科尔沁沙地不同土地利用类型土壤化学计量特征

土壤碳(C)、氮(N)、磷(P)化学计量是衡量土壤质量及生态系统元素限制的重要指标,探讨土地利用和土层深度对土壤化学计量特征的影响有利于揭示科尔沁沙地土壤元素循环规律。本研究以科尔沁沙地5种土地利用类型(灌溉农田、旱作农田、沙质草地、固定沙丘、流动沙丘)土壤为对象,分析不同土地利用类型和不同土层土壤有机碳(SOC)、全氮(TN)、全磷(TP)含量及其化学计量特征。结果表明: 1)科尔沁沙地0～10 cm SOC(3.23 g·kg^-1)、TN(0.37 g·kg^-1)、TP(0.15 g·kg^-1)含量及化学计量比(C:N、C:P、N:P分别为9.07、25.56、2.97)远低于中国陆地土壤。

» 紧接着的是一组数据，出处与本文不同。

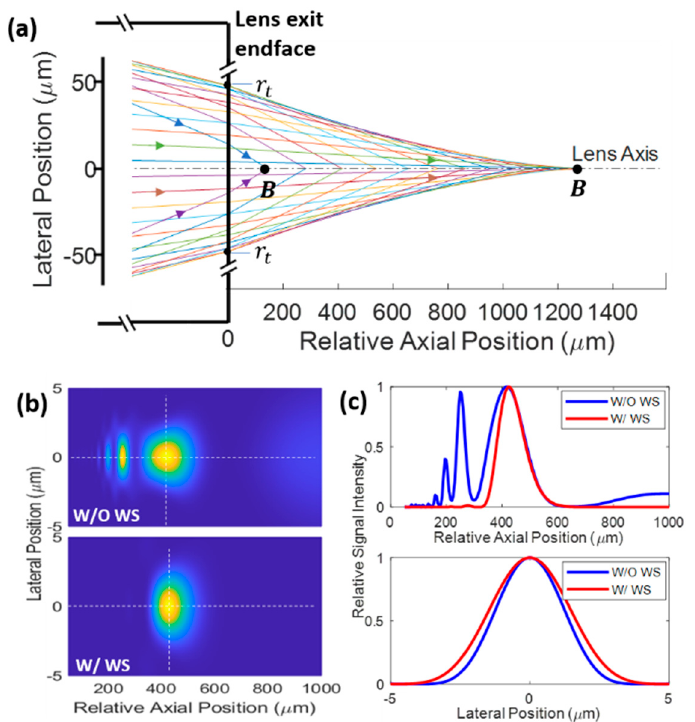
Figure 2. Simulated ray trajectories ( a ), intensity squared pattern I f ( b ), and the intensity profile ( c ) along the while dotted lines in ( b ). Simulation parameters Z 0 = 705 mm, ρ = 250 µ m, NA = 0.1, n co = 1.5, n m = 1, λ = 1040 nm and f = 450 µ m are shown in ( c ); see main text for all the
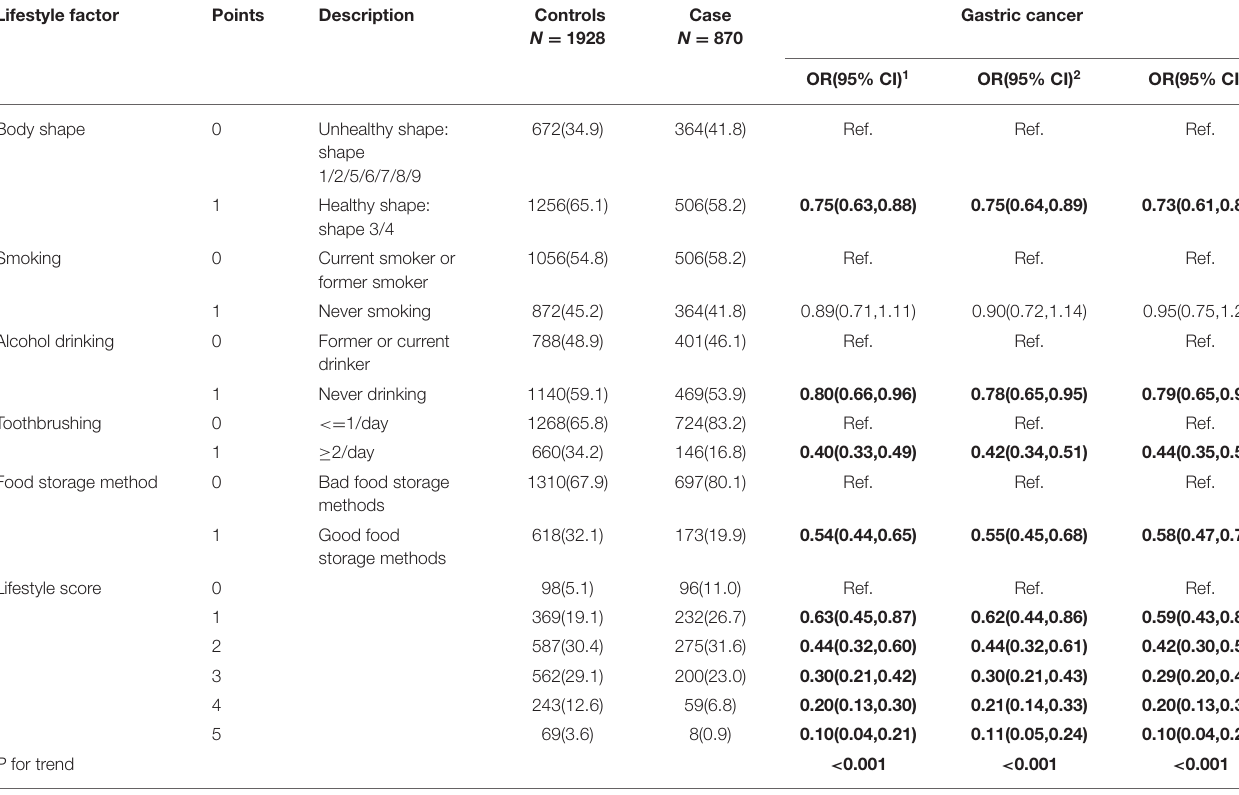
TABLE 2 | The association between lifestyle factors, lifestyle score and the risk of gastric cancer. Lifestyle factor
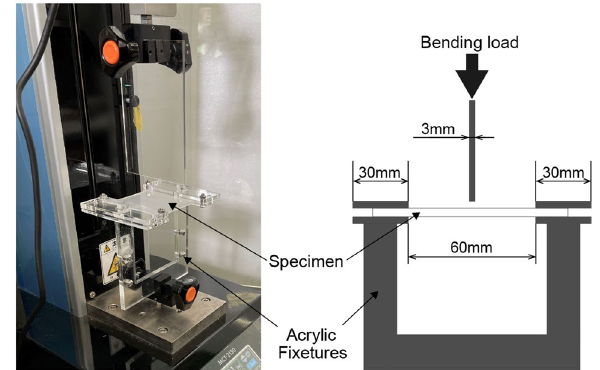
Figure 10. Overview of bulk bending test using a (MCT-2150)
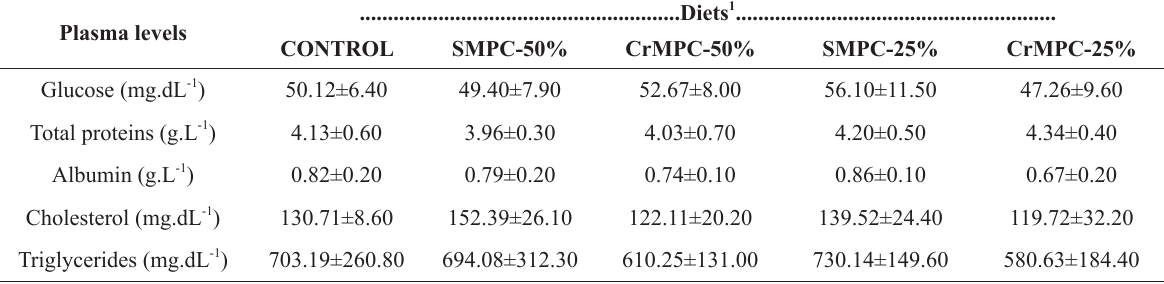
Plasma biochemistry values for silver catfish of different experimental groups fed different experimental diets.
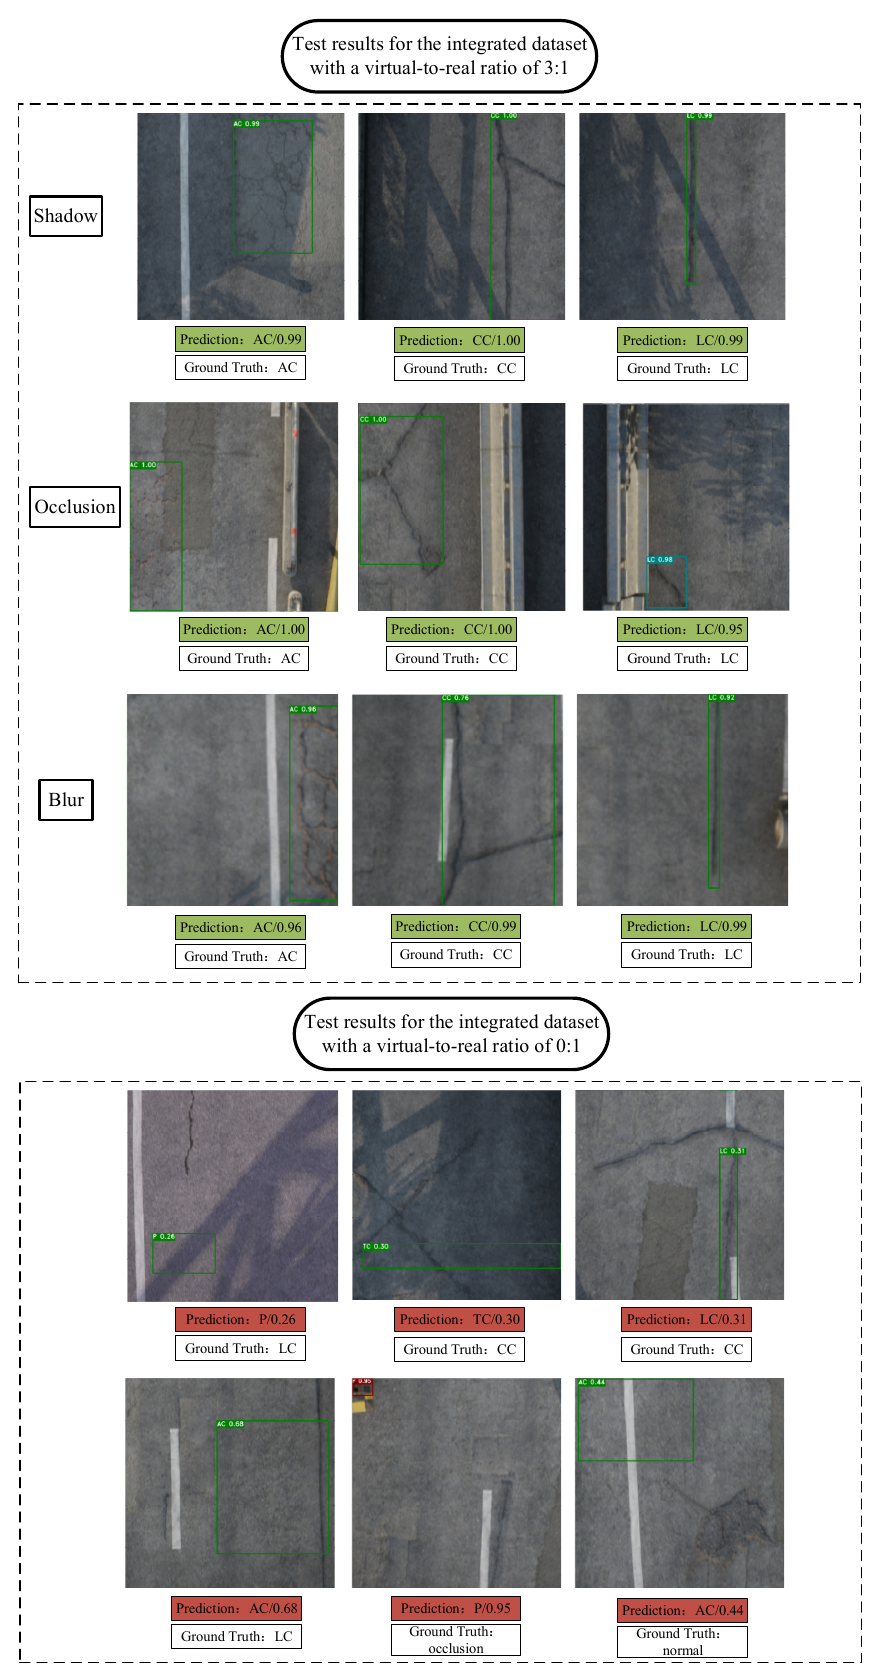
Figure 14. Test results of YOLOv5 network trained on two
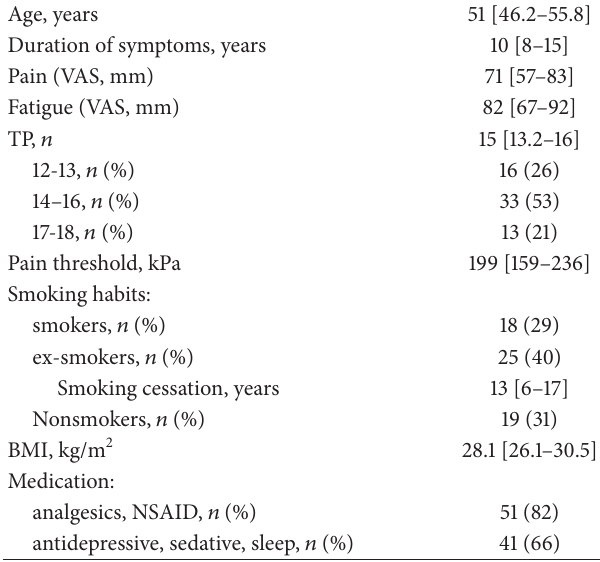
Table 1: Clinical and demographic characteristics of patients with fibromyalgia (𝑛 = 62)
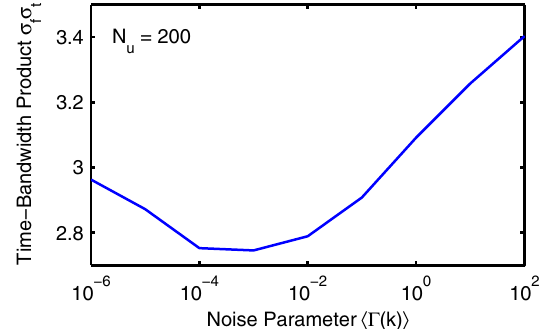
FIG. 10. The time-bandwidth product vs noise parameter. The result is statistically averaged.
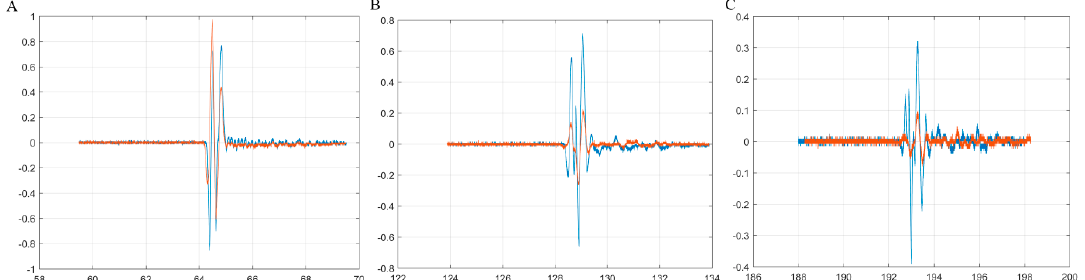
Figure 5. The first three echoes acquired for CD-HAp_2 sample.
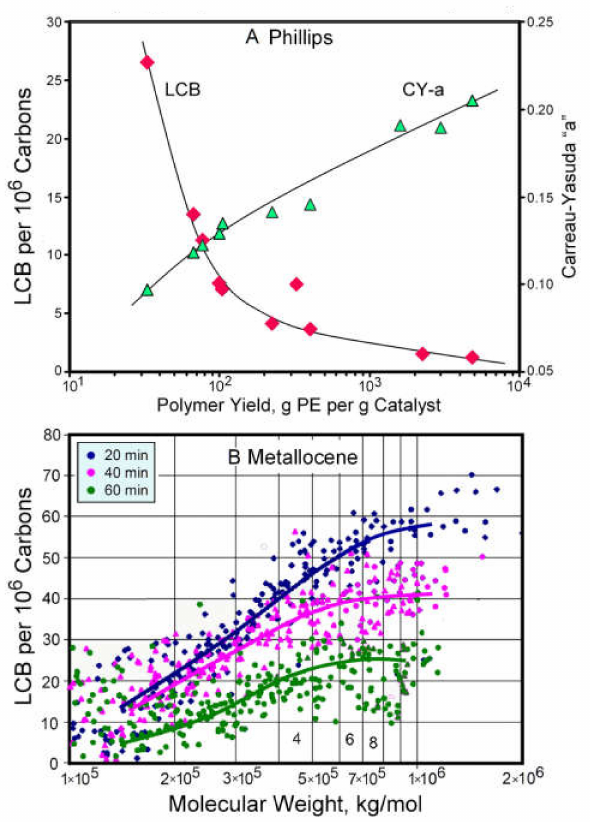
Figure 4. Reaction time was varied for Cr/silica-titania ( A above) and rac -Et(Ind) 2 ZrCl 2 on fluorided silica-alumina ( B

2)土地利用变化显著改变了SOC、TN、TP含量及其化学计量特征,0～100 cm SOC、TN、TP含量均表现为灌溉农田>沙质草地>旱作农田>固定沙丘>流动沙丘;沙质草地、灌溉农田、旱作农田C:N显著高于固定沙丘和流动沙丘,沙质草地、固定沙丘、灌溉农田、旱作农田C:P显著高于流动沙丘,5种土地利用类型N:P无显著差异。3)随土层深度增加,沙质草地、固定沙丘、灌溉农田、旱作农田SOC和TN含量显著降低,流动沙丘SOC、TN含量和C:P在各土层间无显著差异;总体上,各土地利用类型TP含量和C:N受土层影响较小;沙质草地、固定沙丘、灌溉农田、旱作农田C:P和沙质草地N:P随土层深度增加而降低。4)SOC、TN、TP、C:N与中砂粒、细砂粒、土壤容重呈显著负相关,与黏粉粒和极细砂粒呈显著正相关。沙漠化导致科尔沁沙地SOC和养分流失,加剧土壤N缺乏,水肥投入有助于耕地维持相对较高的土壤养分水平。